Wednesday, October 1, 2008

18. Obscuring the Obvious

Accounting is an intuitive and easy to understand subject when it is taught from its original principles. Its underlying mechanics, double-entry bookkeeping, is simply the process of recording both the source and destination of any flow of financial resources. Each financial transaction is recorded as a withdrawal from some account and a deposit into another.

In addition, the formal structure built atop double-entry bookkeeping, the financial reports proscribed by GAAP, is simply the sum of deposits and withdrawals into various categories of the accounts. These categories are based upon the basic concepts of business and finance. Revenue represents the money that was received by customers, expense accounts represent payments and obligations of the company in the course of earning revenue, and the difference between revenue and expenses represents the earnings of the company. These are things that every business person already works with and that the commercially naïve can grasped easily.

However, accounting, as it is taught in schools, is a difficult subject that cannot be comprehended logically and requires large amounts of rote memorization to be mastered. Why? Because today’s accounting teachers have learned the subject through rote memorization and have therefore fail to provide students the original meanings of the subject.
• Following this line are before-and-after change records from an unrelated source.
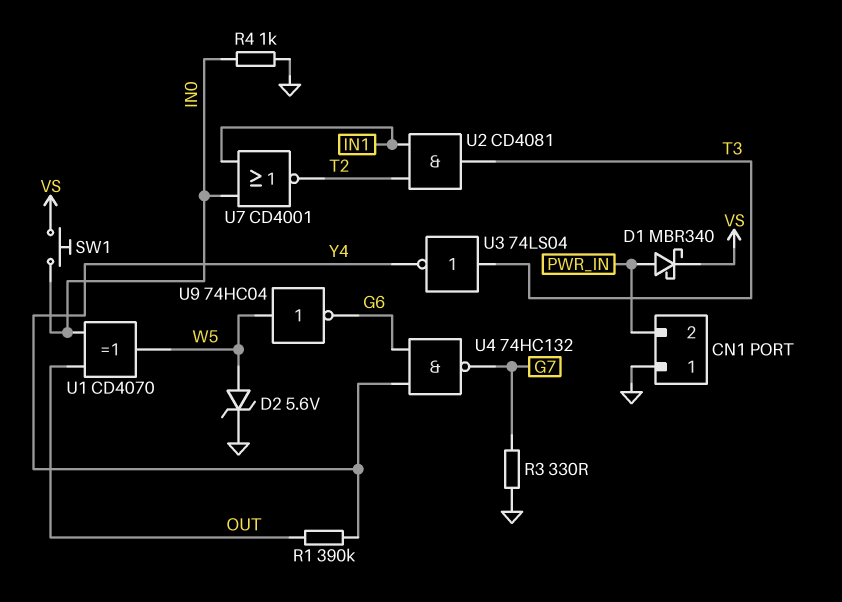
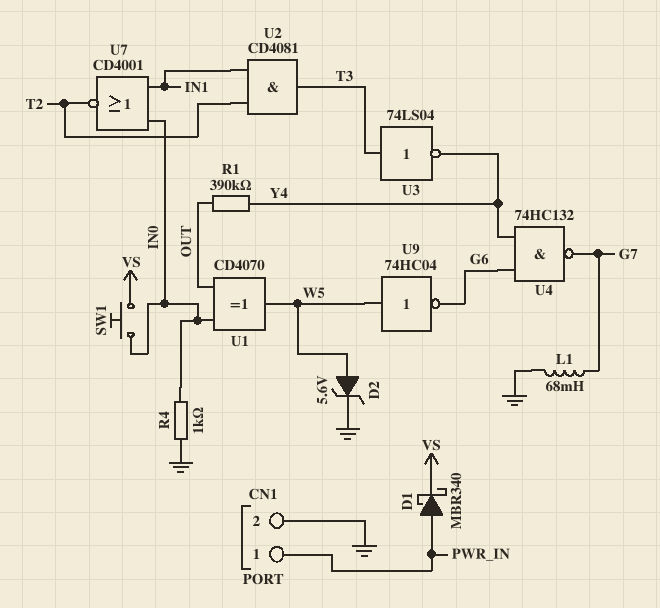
CN1 pin 1: GND -> PWR_IN
CN1 pin 2: PWR_IN -> GND
L1: none -> 68mH (G7, GND)
R3: 330 (G7, GND) -> none

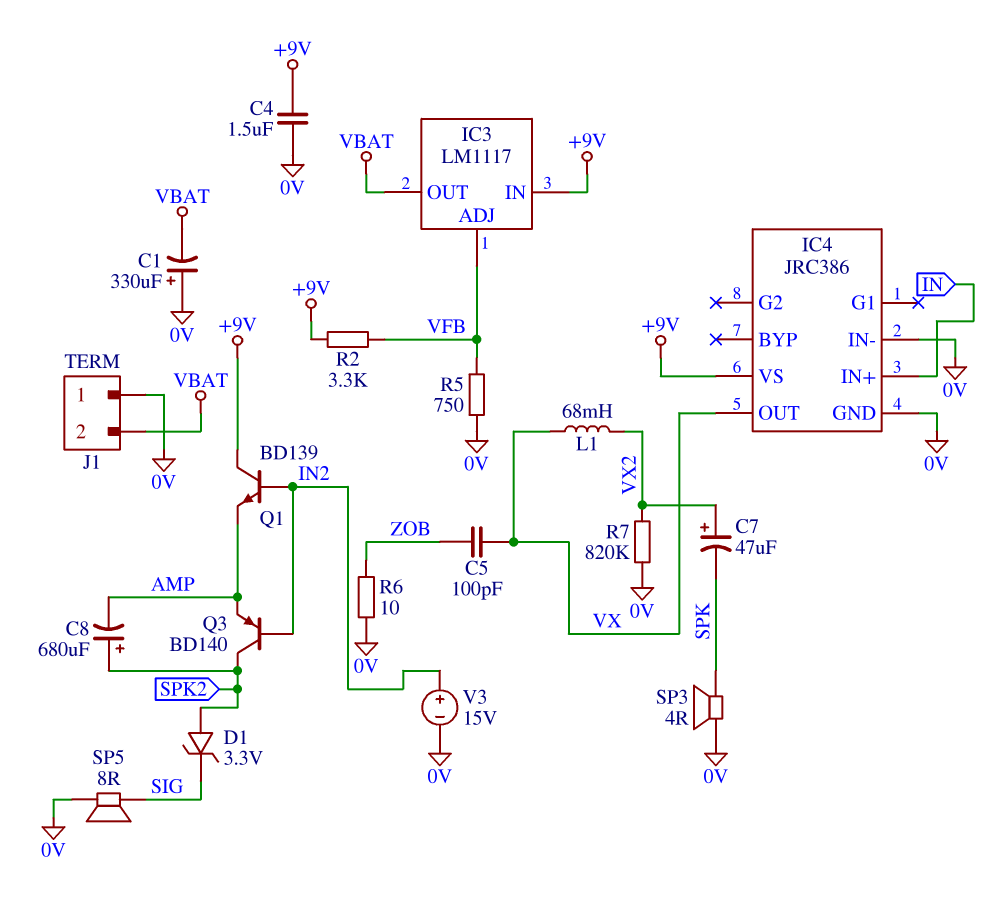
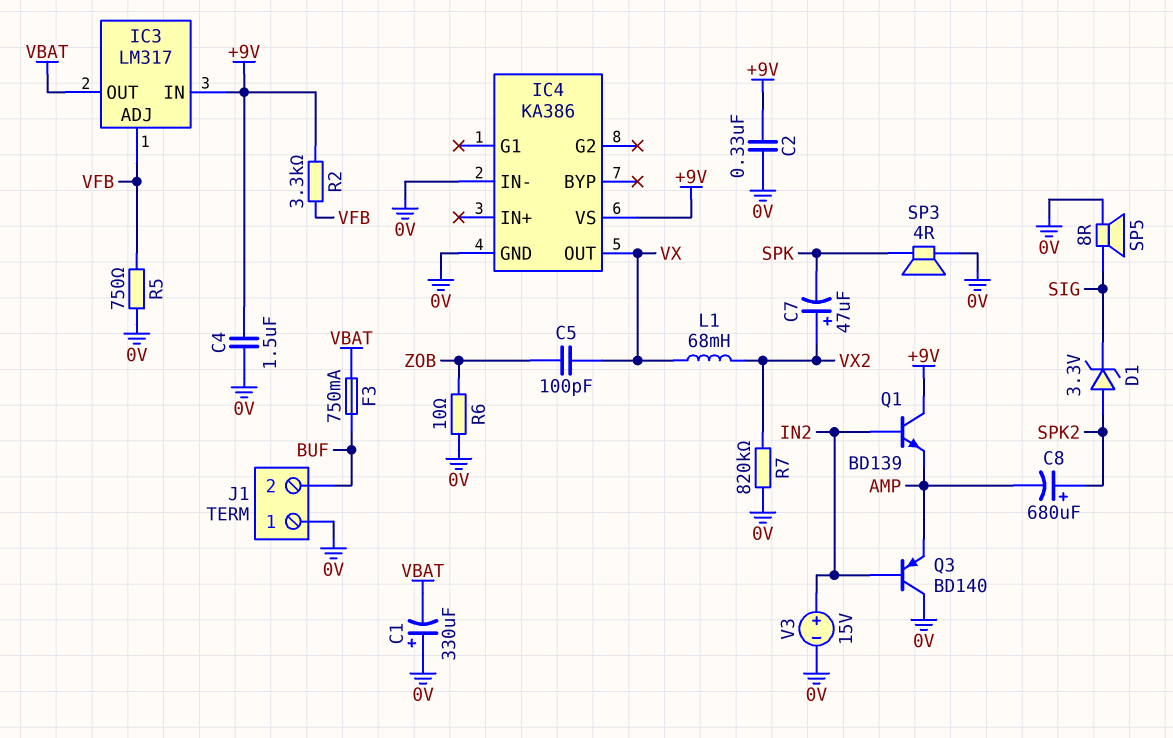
C2: none -> 330nF (+9V, 0V)
F3: none -> 750mA (BUF, VBAT)
IC3: LM1117 -> LM317
IC4: JRC386 -> KA386
IC4 pin IN+: IN -> none
J1 pin 2: VBAT -> BUF
Q3: PNP BD140 (B IN2, C SPK2, E AMP) -> PNP BD140 (B IN2, C 0V, E AMP)

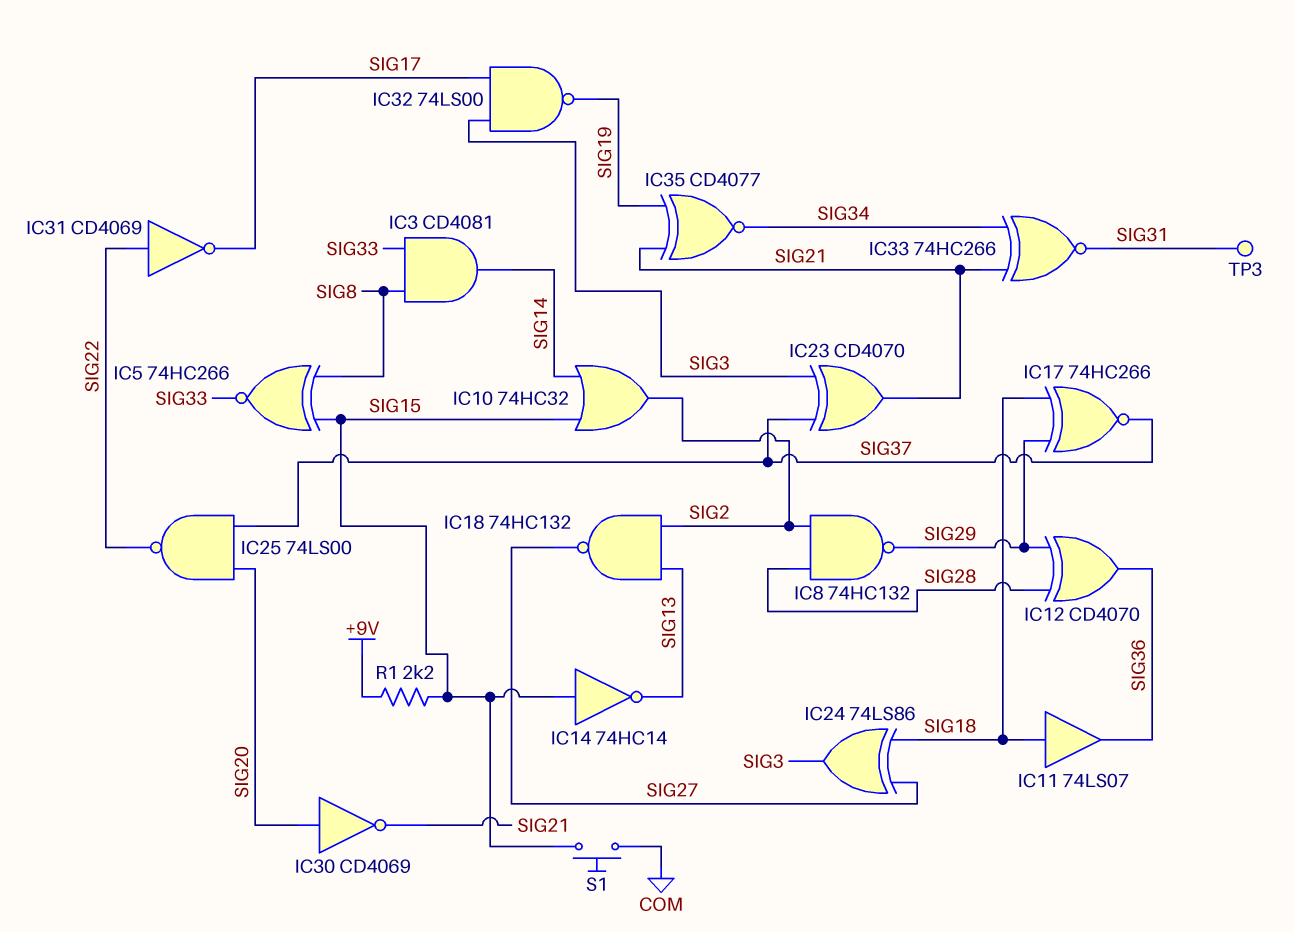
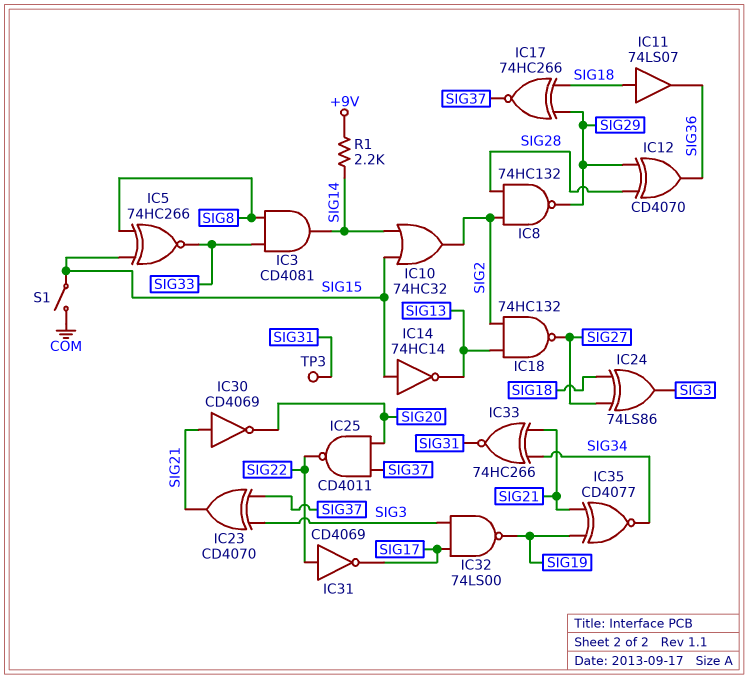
IC25: NAND 74LS00 (in SIG20, in SIG37, out SIG22) -> NAND CD4011 (in SIG20, in SIG37, out SIG22)
IC30: NOT CD4069 (in SIG20, out SIG21) -> NOT CD4069 (in SIG21, out SIG20)
R1: 2.2k (+9V, SIG15) -> 2.2k (+9V, SIG14)
S1: button (COM, SIG15) -> switch (COM, SIG15)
For example, Accounting students are taught that debit and credit simply mean respectively “left” and “right” and that any further reading into these concepts is unproductive. The bookkeeper must enter a “left” entry someplace as well as a “right” entry someplace else. Having no other meanings to guide him, he must memorize where to make the left entry and the right entry for every type of business transaction that the company enters into. In fact, debit has a Latin origin which specifies it as the destination of a flow of resources and credit, in turn, indicates the source of the flow.

This confusion is compounded by the so-called “accounting equation.” The accounting equation is, in fact, mathematically incorrect and its imprecision further obscures the bookkeeping process and the ultimate meaning of the data produced by bookkeepers and accountants. One of the unfortunate products of the accounting equation is that, like any equation, it has an equal sign with various terms on each side of the equal sign, and bookkeepers are told that the side of the equal sign that a term is on determines when to make the “left” and “right” entries for a transaction. Not only is the poor student required to memorize when to left and when to right, but he must memorize where an account is within the accounting equation to change left to right and right to left. In reality, the left entry indicates a deposit of resources and this meaning never changes. Likewise, the right entry indicates a withdrawal, regardless of the erroneous equation. See http://accounting-equation.blogspot.com.

These are the beginnings of serious obscurities that have kept the all-important financial data produced by accounting from investors, managers, and other resource allocators. We can make these concepts simpler by returning to their original meanings and doing so will make our economy more efficient while not changing the fundamental mechanics of double-entry bookkeeping.